Kevin, many scientists compartment their minds and follow some mainstream variant of Judaism or Christianity, seeing no conflict with their scientific work. Many others follow a generally humanistic point of view without thinking a lot about it. One of my teachers, the psychologist B.F.Skinner, reduced the aims of science to being able to predict and control the world of natural phenomena. I do not recall that he had much concern for religion, and he was there when I visited the college humanist group. I would prefer a more integrative approach, as I discussed last year in an earlier post about the positivism of Richard von Mises, who wanted to see systematic connections between science and epistemology, justice, religion, love, etc. I have much respect for both Judaic and Christian currents in Western thought, but I cannot look at either from inside, although I have a fairly detailed knowledge of the Greek texts of the core Christian books. LinguistFriend

Anonymous said...

comrade kevin said, "Science is a religion in and of itself. Nothing has been proven, or rather, few things have been proven.

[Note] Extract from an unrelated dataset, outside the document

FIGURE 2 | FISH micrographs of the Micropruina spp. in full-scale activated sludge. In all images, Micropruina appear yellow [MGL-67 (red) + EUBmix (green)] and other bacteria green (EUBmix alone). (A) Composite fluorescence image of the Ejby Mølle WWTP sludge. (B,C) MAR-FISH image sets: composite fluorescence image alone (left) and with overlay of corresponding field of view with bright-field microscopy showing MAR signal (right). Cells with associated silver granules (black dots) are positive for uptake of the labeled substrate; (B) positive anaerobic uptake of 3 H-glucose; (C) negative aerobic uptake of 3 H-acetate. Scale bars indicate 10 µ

Science is rather humanity's way to explain the unexplainable."

I disagree. Many things have been proven, it's just that the world is so complex that few incidents follow the scientific "rules" all the time, because the contributing factors are far more complex and multitudinous than we consider in a necessarily-simplified scientific experiment.
Further, it isn't that "Science is rather humanity's way to explain the unexplainable," --that's religion. Science tries to explain the explainable.

LinguistFriend said...

For Kim and Kevin:
For some people, science is certainly a religion in terms of the absolute absorption involved. I think of the English physicist Kelvin who at age fourteen slept with Fourier's treatise on the parabolic differential equations of heat conduction under his pillow. Others undertake science as a businesslike and systematic manipulation of specialist colleagues who know more than the manipulator and do better work but have less political or organizational skill. Every wrinkle exists.
Considering two routes to scientific knowledge, inductive logic which goes from empirical facts to theory is necessarily imperfect, hence it is usually paired with probability. This does weaken the idea of proof. Moreover, my teacher in logic, Willard Quine, would point out that there are always multiple theories to account for a given set of facts. This weakens the idea of explanation. But they are still enormously important.
Deductive logic is more satifying for some; but there are many deductive systems (math, logic, computer languages) and it never can be comprehensive, so it is imperfect, even beyond the fact that it needs an empirical input.
But the fact that computers work, involving both inductive (physical, electronic) and deductive systems (computer languages and programs), indicates that we can prove things to a high level of probability, although it is not perfect.
I think that Kevin did slip and meant to say that religion is humanity's way to explain the unexplainable. That is a common view. But I prefer the view of Bonhoeffer, about which I wrote here a few months back, that religion needs to be based on what we know, not on what we do not know. Otherwise it is likely to become a cop-out and refuge for inadequate thinking, and potentially destructive when it is backed by great organizations with funding and political power.